▶ [Activity] Every line below from the one containing "## 3. Character Analysis (PRC Framework)" through the one containing "## 5. Thematic Seeds Planted" must be transcribed exactly. Omit all lines outside that stretch.

▶ [Saved entries]
◇ ◇ ◇ ◇ ◇
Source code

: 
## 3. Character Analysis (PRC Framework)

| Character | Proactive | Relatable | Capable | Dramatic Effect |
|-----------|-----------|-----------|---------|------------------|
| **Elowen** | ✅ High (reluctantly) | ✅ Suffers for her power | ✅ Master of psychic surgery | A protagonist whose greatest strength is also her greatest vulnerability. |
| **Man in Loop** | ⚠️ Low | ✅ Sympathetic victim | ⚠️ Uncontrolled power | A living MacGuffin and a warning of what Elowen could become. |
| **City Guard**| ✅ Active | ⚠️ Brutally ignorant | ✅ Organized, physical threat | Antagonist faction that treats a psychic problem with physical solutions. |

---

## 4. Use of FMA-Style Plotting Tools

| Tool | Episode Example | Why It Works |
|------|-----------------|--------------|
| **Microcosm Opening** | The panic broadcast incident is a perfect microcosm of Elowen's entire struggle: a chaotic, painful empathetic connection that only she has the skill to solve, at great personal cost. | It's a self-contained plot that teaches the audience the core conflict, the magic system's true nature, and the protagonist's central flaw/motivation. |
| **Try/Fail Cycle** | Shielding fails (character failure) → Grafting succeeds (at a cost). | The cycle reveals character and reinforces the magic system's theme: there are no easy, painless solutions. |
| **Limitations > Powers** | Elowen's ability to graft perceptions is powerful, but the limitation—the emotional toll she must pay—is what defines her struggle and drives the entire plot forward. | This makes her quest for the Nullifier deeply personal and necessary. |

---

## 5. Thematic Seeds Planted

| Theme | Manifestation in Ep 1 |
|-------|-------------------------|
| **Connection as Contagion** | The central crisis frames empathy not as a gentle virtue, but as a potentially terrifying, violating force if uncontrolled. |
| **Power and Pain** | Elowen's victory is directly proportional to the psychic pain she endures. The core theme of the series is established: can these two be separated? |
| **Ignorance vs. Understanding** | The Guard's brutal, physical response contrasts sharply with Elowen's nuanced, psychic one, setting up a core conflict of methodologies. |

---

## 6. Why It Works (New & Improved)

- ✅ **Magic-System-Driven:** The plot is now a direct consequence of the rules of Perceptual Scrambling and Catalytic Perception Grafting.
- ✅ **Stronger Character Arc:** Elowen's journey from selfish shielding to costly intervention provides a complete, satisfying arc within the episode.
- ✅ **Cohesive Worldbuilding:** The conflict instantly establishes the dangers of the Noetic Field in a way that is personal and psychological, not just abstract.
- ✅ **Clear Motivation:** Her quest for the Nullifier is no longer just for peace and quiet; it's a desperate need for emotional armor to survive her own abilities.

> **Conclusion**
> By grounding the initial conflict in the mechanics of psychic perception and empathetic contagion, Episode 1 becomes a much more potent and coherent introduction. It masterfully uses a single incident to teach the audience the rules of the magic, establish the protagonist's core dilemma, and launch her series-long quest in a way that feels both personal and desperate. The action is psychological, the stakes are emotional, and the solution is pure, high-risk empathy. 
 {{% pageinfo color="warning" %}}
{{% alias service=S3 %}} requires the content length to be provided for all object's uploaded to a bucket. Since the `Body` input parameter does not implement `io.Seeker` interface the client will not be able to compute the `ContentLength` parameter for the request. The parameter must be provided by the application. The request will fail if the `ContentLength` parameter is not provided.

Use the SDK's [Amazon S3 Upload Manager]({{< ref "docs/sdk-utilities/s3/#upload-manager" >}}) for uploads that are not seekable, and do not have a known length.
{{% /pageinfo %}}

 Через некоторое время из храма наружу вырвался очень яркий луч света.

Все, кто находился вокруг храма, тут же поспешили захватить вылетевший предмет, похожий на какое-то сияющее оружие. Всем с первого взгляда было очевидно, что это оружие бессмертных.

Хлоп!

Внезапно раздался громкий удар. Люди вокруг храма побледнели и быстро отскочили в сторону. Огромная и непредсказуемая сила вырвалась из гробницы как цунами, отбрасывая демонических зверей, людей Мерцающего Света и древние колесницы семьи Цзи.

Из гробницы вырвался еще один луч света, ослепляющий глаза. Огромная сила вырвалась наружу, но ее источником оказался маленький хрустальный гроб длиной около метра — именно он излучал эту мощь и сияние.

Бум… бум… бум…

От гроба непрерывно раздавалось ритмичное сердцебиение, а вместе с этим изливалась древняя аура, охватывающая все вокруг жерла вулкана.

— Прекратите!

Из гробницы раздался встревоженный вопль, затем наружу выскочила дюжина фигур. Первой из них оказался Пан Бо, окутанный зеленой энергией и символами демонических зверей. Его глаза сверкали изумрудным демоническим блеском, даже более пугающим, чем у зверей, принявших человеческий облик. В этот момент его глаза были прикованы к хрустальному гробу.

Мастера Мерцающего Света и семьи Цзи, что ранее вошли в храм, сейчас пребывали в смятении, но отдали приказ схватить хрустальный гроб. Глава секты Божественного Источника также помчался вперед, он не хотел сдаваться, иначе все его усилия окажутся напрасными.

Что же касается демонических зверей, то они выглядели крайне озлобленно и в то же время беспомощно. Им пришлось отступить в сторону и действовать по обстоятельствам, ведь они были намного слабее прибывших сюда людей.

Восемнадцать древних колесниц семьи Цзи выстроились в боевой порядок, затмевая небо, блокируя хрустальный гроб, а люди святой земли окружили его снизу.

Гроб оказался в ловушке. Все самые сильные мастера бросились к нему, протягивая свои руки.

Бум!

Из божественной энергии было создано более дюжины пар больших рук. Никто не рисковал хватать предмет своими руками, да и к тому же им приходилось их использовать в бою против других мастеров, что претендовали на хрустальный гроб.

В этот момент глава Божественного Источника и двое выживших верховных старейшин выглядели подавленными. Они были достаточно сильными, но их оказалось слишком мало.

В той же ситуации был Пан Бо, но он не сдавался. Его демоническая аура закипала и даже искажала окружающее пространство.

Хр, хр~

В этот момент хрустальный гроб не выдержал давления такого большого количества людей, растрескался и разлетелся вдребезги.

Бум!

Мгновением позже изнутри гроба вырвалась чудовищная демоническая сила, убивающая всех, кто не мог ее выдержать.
◇ ◇ ◇ ◇ ◇
▶ [Solution for this task]
## 3. Character Analysis (PRC Framework)

| Character | Proactive | Relatable | Capable | Dramatic Effect |
|-----------|-----------|-----------|---------|------------------|
| **Elowen** | ✅ High (reluctantly) | ✅ Suffers for her power | ✅ Master of psychic surgery | A protagonist whose greatest strength is also her greatest vulnerability. |
| **Man in Loop** | ⚠️ Low | ✅ Sympathetic victim | ⚠️ Uncontrolled power | A living MacGuffin and a warning of what Elowen could become. |
| **City Guard**| ✅ Active | ⚠️ Brutally ignorant | ✅ Organized, physical threat | Antagonist faction that treats a psychic problem with physical solutions. |

---

## 4. Use of FMA-Style Plotting Tools

| Tool | Episode Example | Why It Works |
|------|-----------------|--------------|
| **Microcosm Opening** | The panic broadcast incident is a perfect microcosm of Elowen's entire struggle: a chaotic, painful empathetic connection that only she has the skill to solve, at great personal cost. | It's a self-contained plot that teaches the audience the core conflict, the magic system's true nature, and the protagonist's central flaw/motivation. |
| **Try/Fail Cycle** | Shielding fails (character failure) → Grafting succeeds (at a cost). | The cycle reveals character and reinforces the magic system's theme: there are no easy, painless solutions. |
| **Limitations > Powers** | Elowen's ability to graft perceptions is powerful, but the limitation—the emotional toll she must pay—is what defines her struggle and drives the entire plot forward. | This makes her quest for the Nullifier deeply personal and necessary. |

---

## 5. Thematic Seeds Planted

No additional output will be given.